The market potential for this type of operation in China is enormous. We can mention that our transportation of gas on the Yangtze River covers an area that includes five provinces with a population of more than 280 million people, all of whom are potential users of gas for heating, cooking and lighting. Moreover, there are significant industrial activities in the area. Today the most important energy carrier in the area is brown coal. We are relying on a gradual development of the infrastructure in the area so that it will be easy for individual consumers to change over from brown coal to the far cleaner and more environmentally friendly gas alternative.

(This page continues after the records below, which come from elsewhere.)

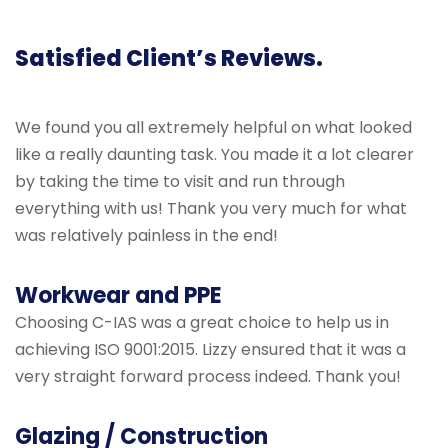
Satisfied Client’s Reviews.
We found you all extremely helpful on what looked
like a really daunting task. You made it a lot clearer
by taking the time to visit and run through
everything with us! Thank you very much for what
was relatively painless in the end!
Workwear and PPE
Choosing C-IAS was a great choice to help us in
achieving ISO 9001:2015. Lizzy ensured that it was a
very straight forward process indeed. Thank you!
Glazing / Construction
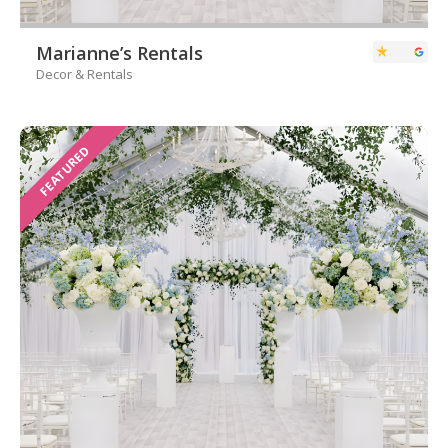
Marianne’s Rentals
Decor & Rentals
FEATURED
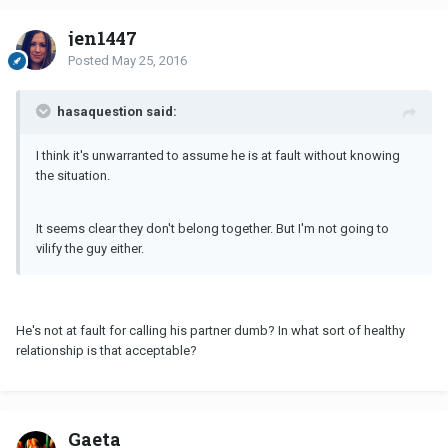
jen1447
Posted
May 25, 2016
hasaquestion said:
I think it's unwarranted to assume he is at fault without knowing
the situation.
It seems clear they don't belong together. But I'm not going to
vilify the guy either.
He's not at fault for calling his partner dumb? In what sort of healthy
relationship is that acceptable?
Gaeta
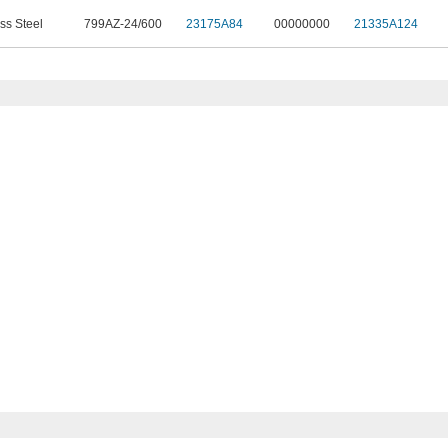
ss Steel
799AZ-24/600
23175A84
00000000
21335A124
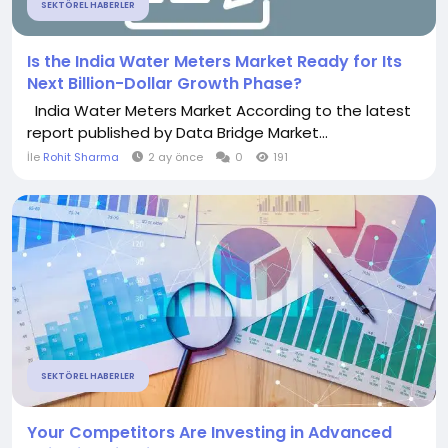
SEKTÖREL HABERLER
Is the India Water Meters Market Ready for Its
Next Billion-Dollar Growth Phase?
India Water Meters Market According to the latest
report published by Data Bridge Market...
İle
Rohit Sharma
2 ay önce
0
191
SEKTÖREL HABERLER
Your Competitors Are Investing in Advanced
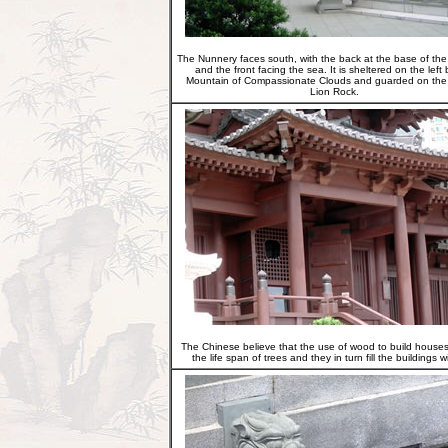
The Nunnery faces south, with the back at the base of th
and the front facing the sea. It is sheltered on the left 
Mountain of Compassionate Clouds and guarded on the 
Lion Rock.
The Chinese believe that the use of wood to build house
the life span of trees and they in turn fill the buildings wi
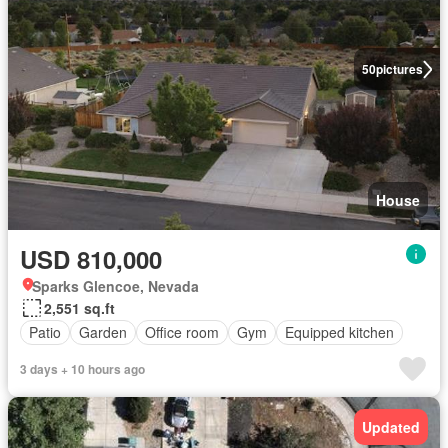
50
pictures
House
USD 810,000
Sparks Glencoe, Nevada
2,551 sq.ft
Patio
Garden
Office room
Gym
Equipped kitchen
3 days + 10 hours ago
Updated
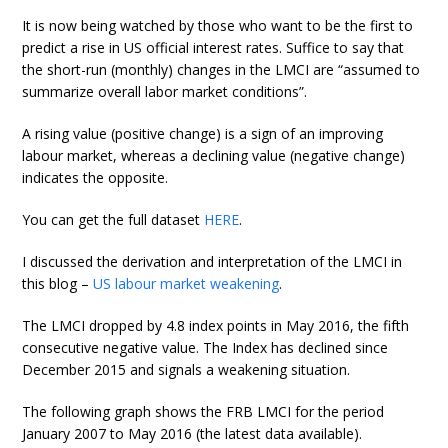
It is now being watched by those who want to be the first to
predict a rise in US official interest rates. Suffice to say that
the short-run (monthly) changes in the LMCI are “assumed to
summarize overall labor market conditions”.
A rising value (positive change) is a sign of an improving
labour market, whereas a declining value (negative change)
indicates the opposite.
You can get the full dataset
HERE
.
I discussed the derivation and interpretation of the LMCI in
this blog –
US labour market weakening
.
The LMCI dropped by 4.8 index points in May 2016, the fifth
consecutive negative value. The Index has declined since
December 2015 and signals a weakening situation.
The following graph shows the FRB LMCI for the period
January 2007 to May 2016 (the latest data available).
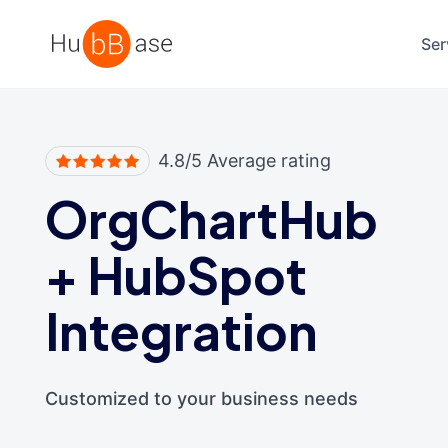
High Contrast
Ser
4.8/5 Average rating
OrgChartHub
+
HubSpot
Integration
Customized to your business needs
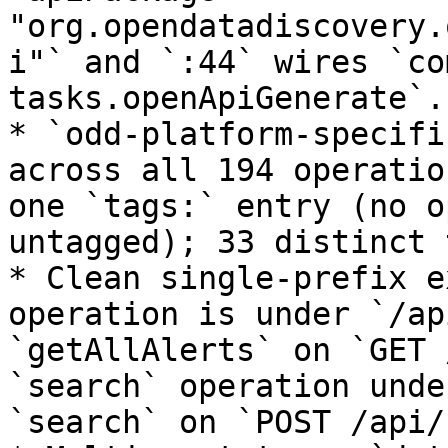
"org.opendatadiscovery.
i"` and `:44` wires `co
tasks.openApiGenerate`.

* `odd-platform-specifi
across all 194 operatio
one `tags:` entry (no o
untagged); 33 distinct 
* Clean single-prefix e
operation is under `/ap
`getAllAlerts` on `GET 
`search` operation unde
`search` on `POST /api/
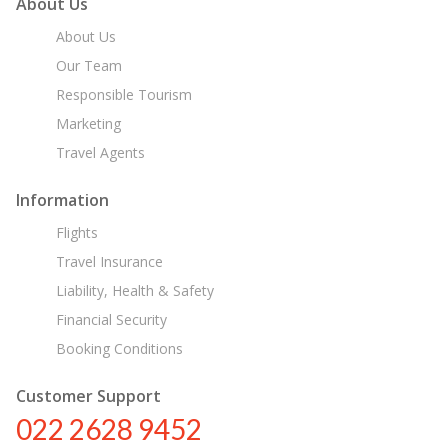
About Us
About Us
Our Team
Responsible Tourism
Marketing
Travel Agents
Information
Flights
Travel Insurance
Liability, Health & Safety
Financial Security
Booking Conditions
Customer Support
022 2628 9452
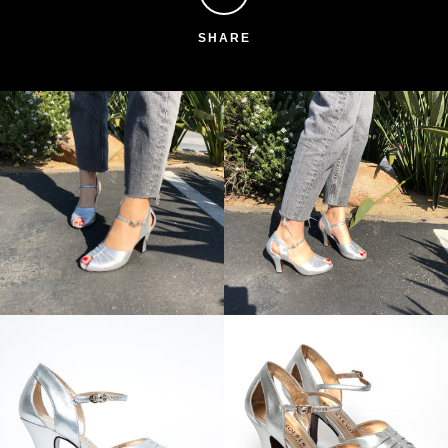
SHARE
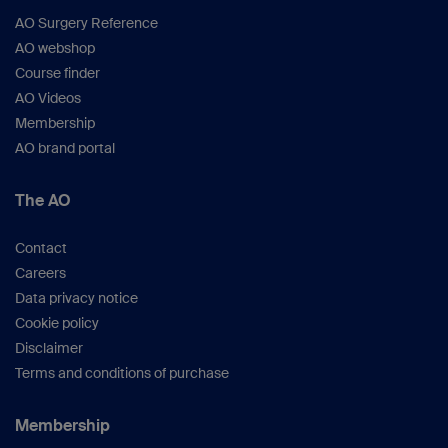
AO Surgery Reference
AO webshop
Course finder
AO Videos
Membership
AO brand portal
The AO
Contact
Careers
Data privacy notice
Cookie policy
Disclaimer
Terms and conditions of purchase
Membership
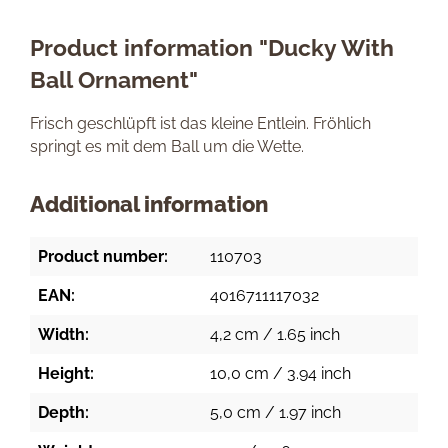
Product information "Ducky With
Ball Ornament"
Frisch geschlüpft ist das kleine Entlein. Fröhlich
springt es mit dem Ball um die Wette.
Additional information
Product number:
110703
EAN:
4016711117032
Width:
4,2 cm / 1.65 inch
Height:
10,0 cm / 3.94 inch
Depth:
5,0 cm / 1.97 inch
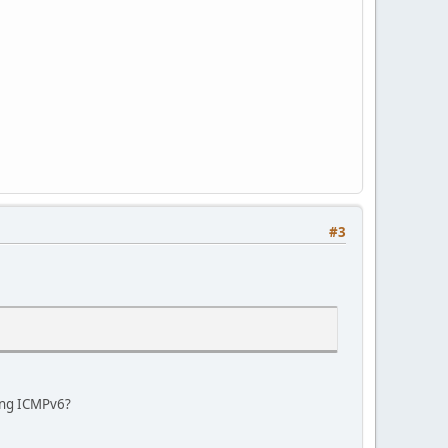
#3
ring ICMPv6?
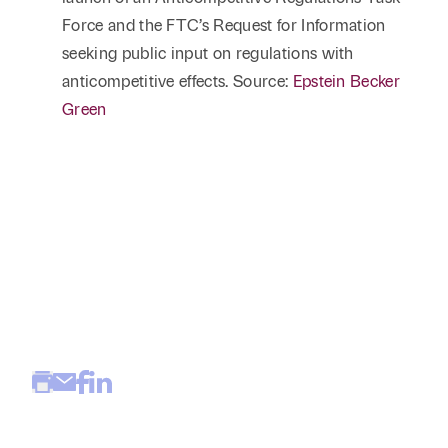
Force and the FTC’s Request for Information
seeking public input on regulations with
anticompetitive effects. Source:
Epstein Becker
Green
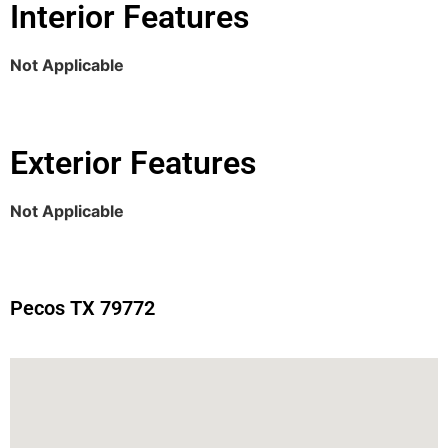
Interior Features
Not Applicable
Exterior Features
Not Applicable
Pecos TX 79772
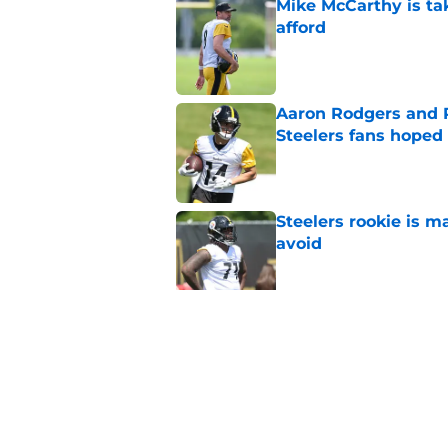
Mike McCarthy is ta
afford
Published by on Invalid Dat
Aaron Rodgers and 
Steelers fans hoped 
Published by on Invalid Dat
Steelers rookie is m
avoid
Published by on Invalid Dat
Derrick Harmon is a
Steelers season
Published by on Invalid Dat
5 related articles loaded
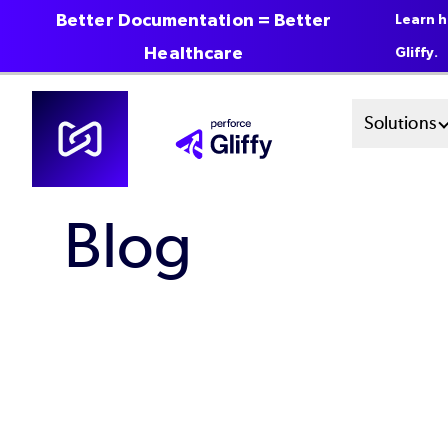
Better Documentation = Better
Learn h
Healthcare
Gliffy.
Skip
Mai
Solutions
to
main
Men
content
Blog
Sys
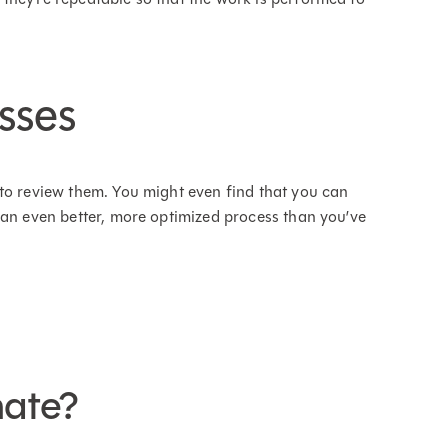
sses
 to review them. You might even find that you can
 an even better, more optimized process than you’ve
nate?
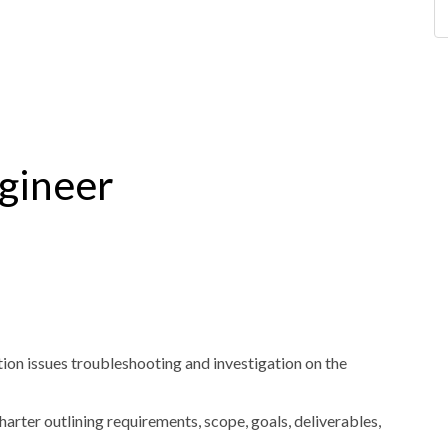
gineer
ion issues troubleshooting and investigation on the
rter outlining requirements, scope, goals, deliverables,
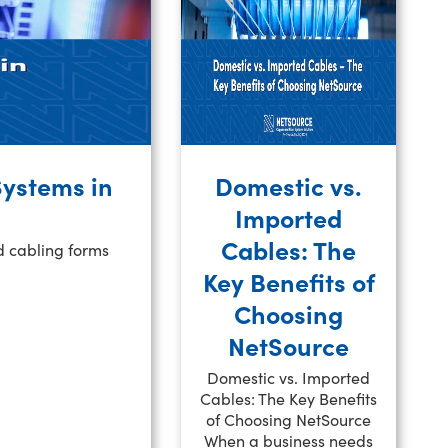
Systems in
Domestic vs.
Imported
Cables: The
d cabling forms
Key Benefits of
Choosing
NetSource
Domestic vs. Imported
Cables: The Key Benefits
of Choosing NetSource
When a business needs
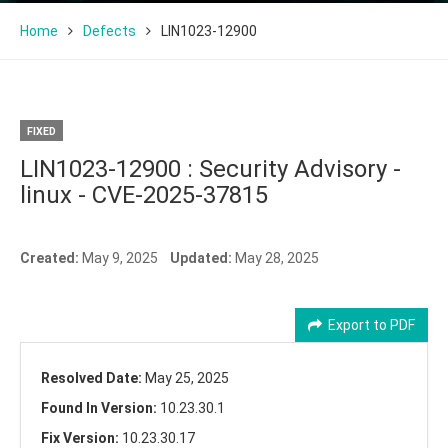
Home
Defects
LIN1023-12900
FIXED
LIN1023-12900 : Security Advisory -
linux - CVE-2025-37815
Created:
May 9, 2025
Updated:
May 28, 2025
Export to PDF
Resolved Date:
May 25, 2025
Found In Version:
10.23.30.1
Fix Version:
10.23.30.17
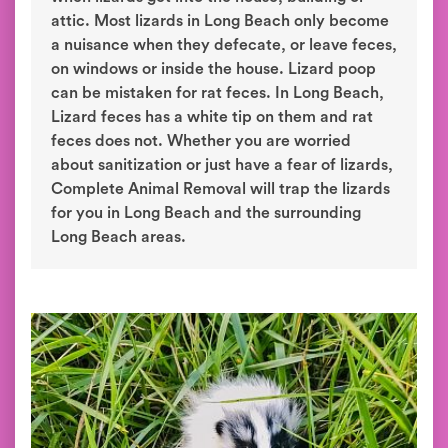
attic. Most lizards in Long Beach only become
a nuisance when they defecate, or leave feces,
on windows or inside the house. Lizard poop
can be mistaken for rat feces. In Long Beach,
Lizard feces has a white tip on them and rat
feces does not. Whether you are worried
about sanitization or just have a fear of lizards,
Complete Animal Removal will trap the lizards
for you in Long Beach and the surrounding
Long Beach areas.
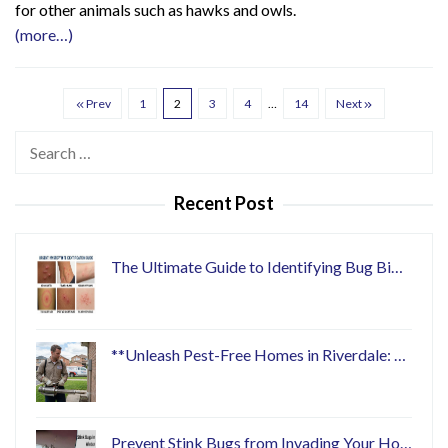
for other animals such as hawks and owls.
(more…)
Prev
1
2
3
4
…
14
Next
Search
for:
Recent Post
The Ultimate Guide to Identifying Bug Bi…
**Unleash Pest-Free Homes in Riverdale: …
Prevent Stink Bugs from Invading Your Ho…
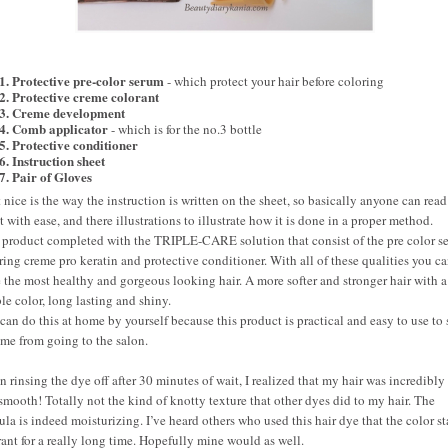
1. Protective pre-color serum
- which protect your hair before coloring
2. Protective creme colorant
3. Creme development
4. Comb applicator
- which is for the no.3 bottle
5. Protective conditioner
6. Instruction sheet
7. Pair of Gloves
 nice is the way the instruction is written on the sheet, so basically anyone can rea
it with ease, and there illustrations to illustrate how it is done in a proper method.
 product completed with the TRIPLE-CARE solution that consist of the pre color s
ring creme pro keratin and protective conditioner. With all of these qualities you c
 the most healthy and gorgeous looking hair. A more softer and stronger hair with a
ble color, long lasting and shiny.
can do this at home by yourself because this product is practical and easy to use to
ime from going to the salon.
 rinsing the dye off after 30 minutes of wait, I realized that my hair was incredibly 
smooth! Totally not the kind of knotty texture that other dyes did to my hair. The
ula is indeed moisturizing. I’ve heard others who used this hair dye that the color s
ant for a really long time. Hopefully mine would as well.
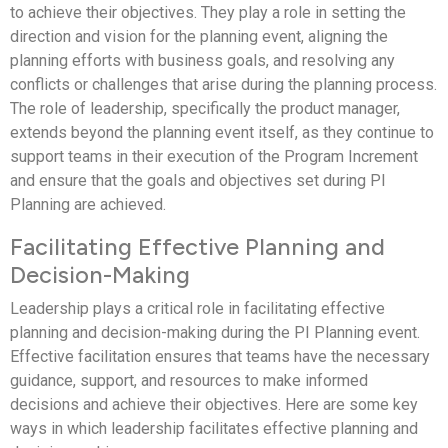
to achieve their objectives. They play a role in setting the
direction and vision for the planning event, aligning the
planning efforts with business goals, and resolving any
conflicts or challenges that arise during the planning process.
The role of leadership, specifically the product manager,
extends beyond the planning event itself, as they continue to
support teams in their execution of the Program Increment
and ensure that the goals and objectives set during PI
Planning are achieved.
Facilitating Effective Planning and
Decision-Making
Leadership plays a critical role in facilitating effective
planning and decision-making during the PI Planning event.
Effective facilitation ensures that teams have the necessary
guidance, support, and resources to make informed
decisions and achieve their objectives. Here are some key
ways in which leadership facilitates effective planning and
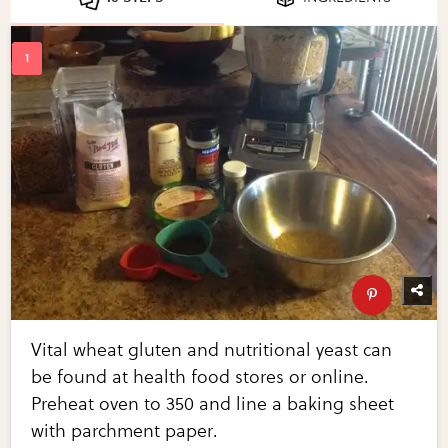
Vital wheat gluten and nutritional yeast can
be found at health food stores or online.
Preheat oven to 350 and line a baking sheet
with parchment paper.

The Board of Directors of I.M. Skaugen regard the investments in China as a long-term investment with a substantial potential, but we do not expect any return on the capital in the short term.
Conclusion
In the opinion of the Board of Directors of I.M. Skaugen the offer of NOK 60 per share from Navigazione Montanari does not reflect the value of the company's underlying assets nor its increase in value potential. The book value of our fixed assets in all our activities alone gives a price of NOK 86 per share. Our internal analyses, based on the discounted estimated cash flow, show that the value of each share range between NOK 96 and NOK 165. Our view is supported by the value estimates from Handelsbanken Markets and DnB Markets. We find, however, that we should point out that we do not believe that these values will always be fully reflected in the share price on the Oslo Stock Exchange in the short to medium term. We are, however, convinced that the shareholders can receive a very good return on their investment instead of a sale of the company at NOK 60 per share if the company continues its strategy and focus on service and cost-effectiveness in the gas transport and lightering segments.
The Board of Directors will seek to promote and safeguard the value of the shareholders' assets and will not exclude any alternatives in this connection. The alternatives that are put forward must, however, reflect the value of the underlying assets in a reasonable manner, and they must give the shareholders of I.M. Skaugen a fair share of the synergies that can be realised through a sensible and industrially oriented consolidation.